**WHAT THE EXERCISE ASKS**
Gather each line of the entries below that includes "down".

= Beginning of Section =

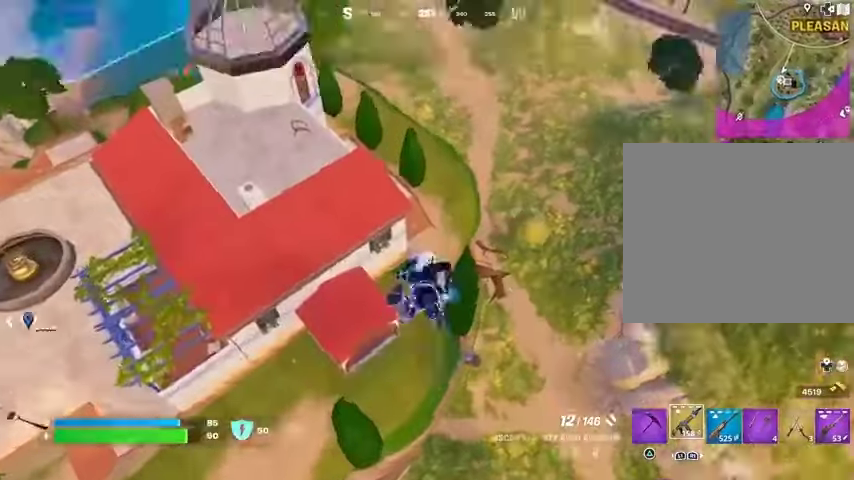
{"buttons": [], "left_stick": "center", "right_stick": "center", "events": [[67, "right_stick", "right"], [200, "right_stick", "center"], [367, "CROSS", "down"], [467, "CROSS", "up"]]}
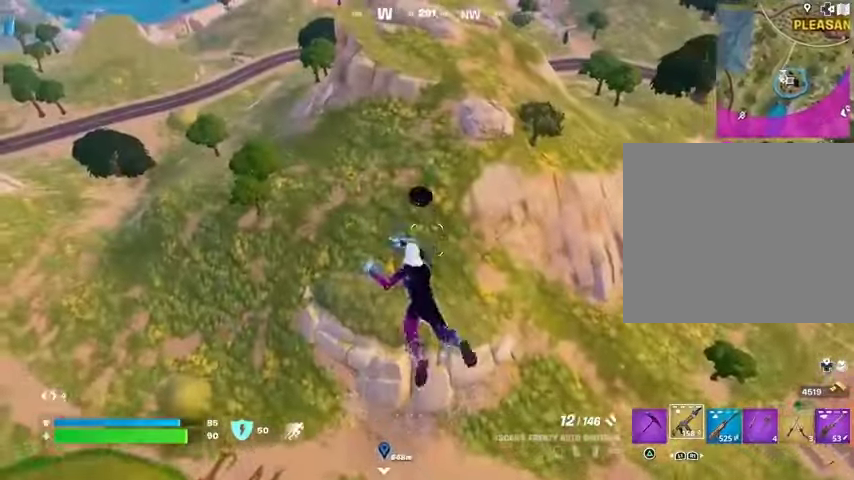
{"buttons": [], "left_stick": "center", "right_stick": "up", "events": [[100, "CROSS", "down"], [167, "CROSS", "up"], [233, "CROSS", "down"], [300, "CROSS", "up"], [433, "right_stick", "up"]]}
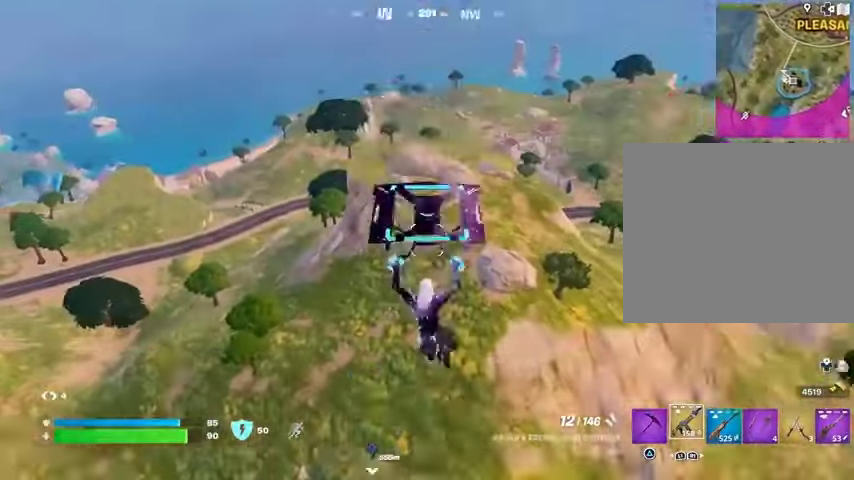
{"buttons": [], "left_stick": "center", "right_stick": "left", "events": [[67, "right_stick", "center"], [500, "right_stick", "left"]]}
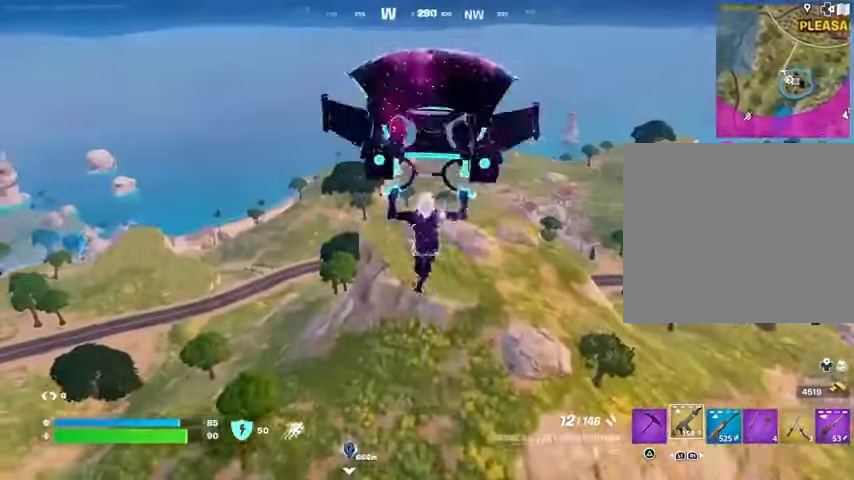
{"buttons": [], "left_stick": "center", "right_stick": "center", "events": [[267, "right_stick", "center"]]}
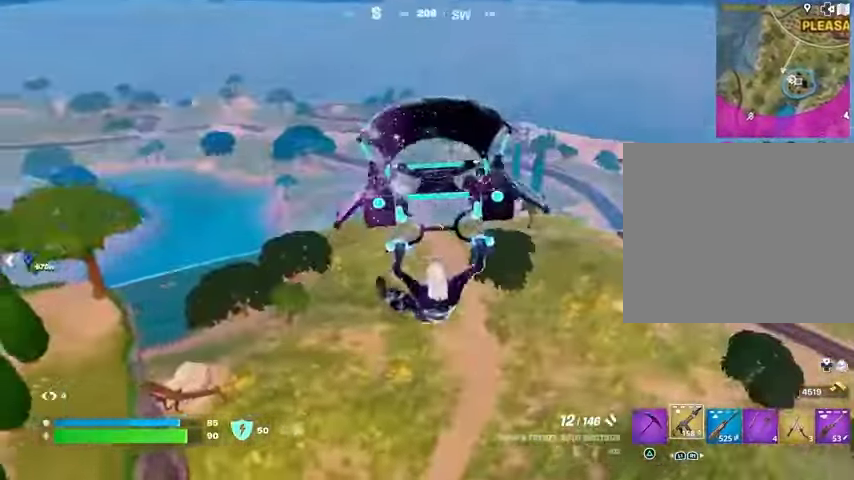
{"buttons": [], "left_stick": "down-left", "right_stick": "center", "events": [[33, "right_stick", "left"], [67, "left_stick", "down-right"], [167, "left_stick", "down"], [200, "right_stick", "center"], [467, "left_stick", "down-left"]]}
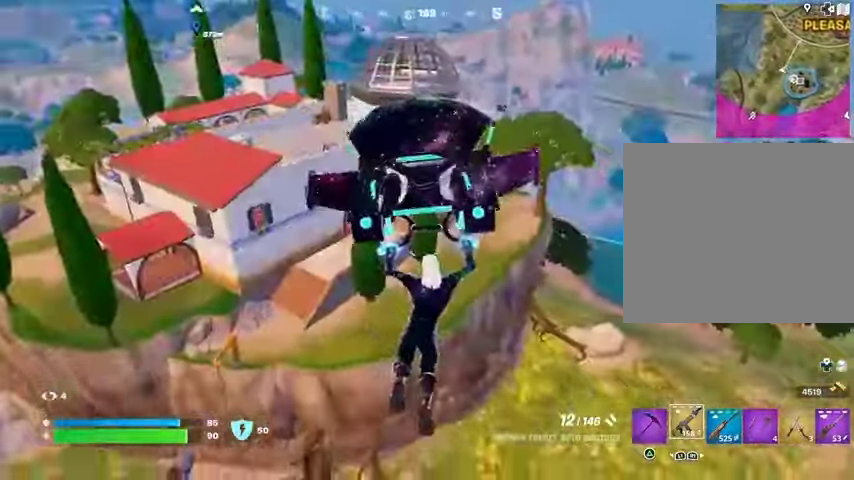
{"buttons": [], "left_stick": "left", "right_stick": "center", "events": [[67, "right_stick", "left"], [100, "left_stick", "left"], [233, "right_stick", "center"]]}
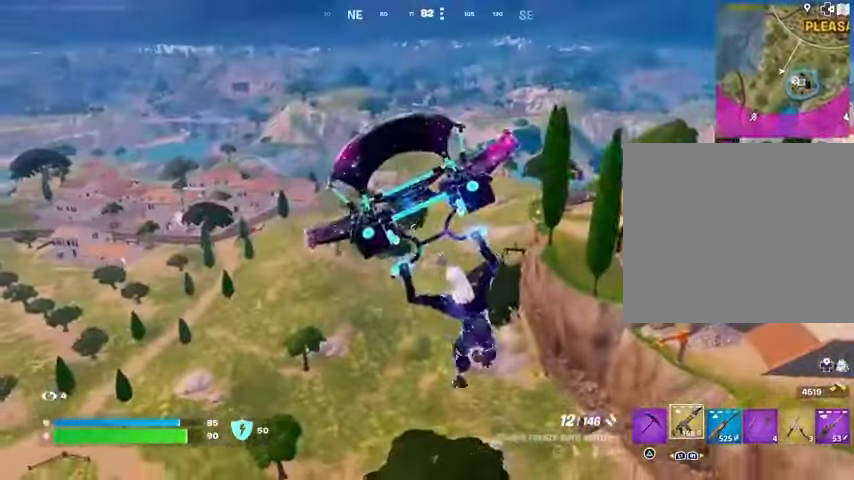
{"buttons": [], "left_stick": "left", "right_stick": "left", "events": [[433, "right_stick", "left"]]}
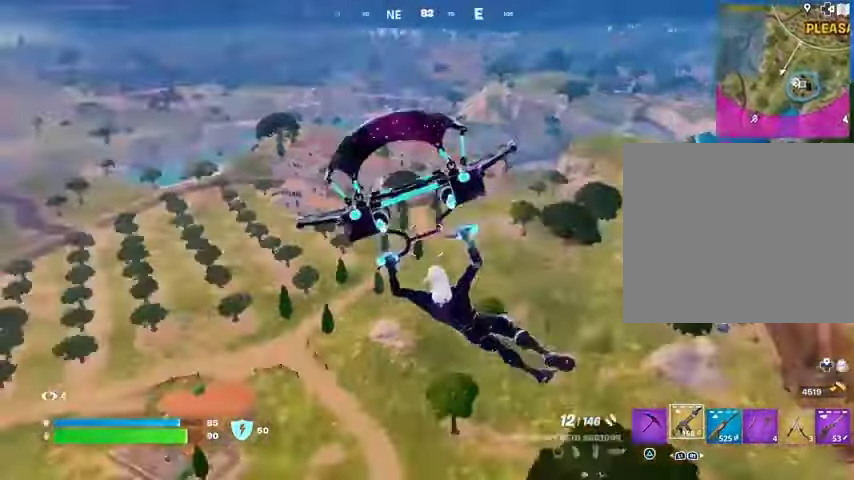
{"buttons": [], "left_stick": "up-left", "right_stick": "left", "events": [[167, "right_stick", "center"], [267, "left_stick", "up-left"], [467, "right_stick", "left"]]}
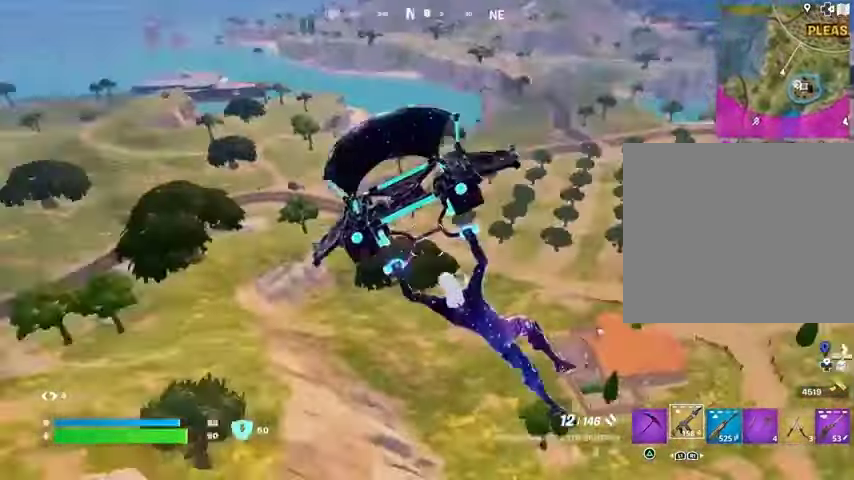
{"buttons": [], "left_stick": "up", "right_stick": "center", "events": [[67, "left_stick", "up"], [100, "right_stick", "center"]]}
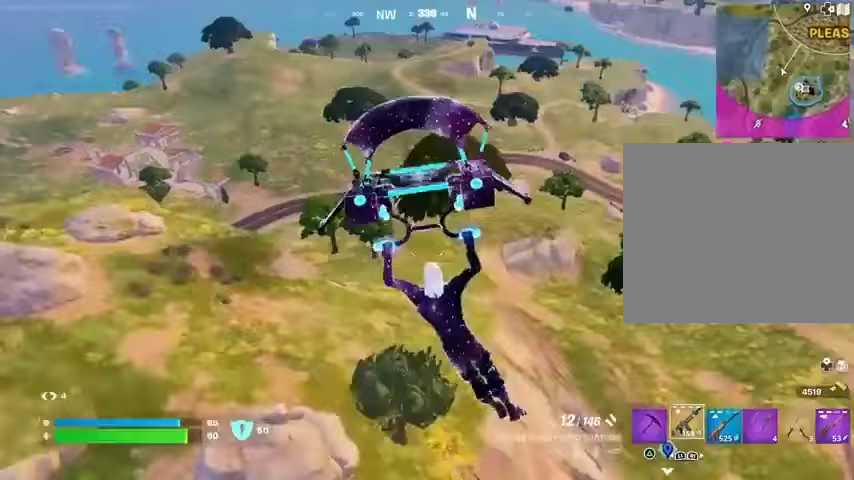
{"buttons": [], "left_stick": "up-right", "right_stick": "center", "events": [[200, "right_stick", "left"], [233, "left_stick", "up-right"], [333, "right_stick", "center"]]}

= End of Section =

**EXPECTED ANSWER**
{"buttons": [], "left_stick": "center", "right_stick": "center", "events": [[67, "right_stick", "right"], [200, "right_stick", "center"], [367, "CROSS", "down"], [467, "CROSS", "up"]]}
{"buttons": [], "left_stick": "center", "right_stick": "up", "events": [[100, "CROSS", "down"], [167, "CROSS", "up"], [233, "CROSS", "down"], [300, "CROSS", "up"], [433, "right_stick", "up"]]}
{"buttons": [], "left_stick": "down-left", "right_stick": "center", "events": [[33, "right_stick", "left"], [67, "left_stick", "down-right"], [167, "left_stick", "down"], [200, "right_stick", "center"], [467, "left_stick", "down-left"]]}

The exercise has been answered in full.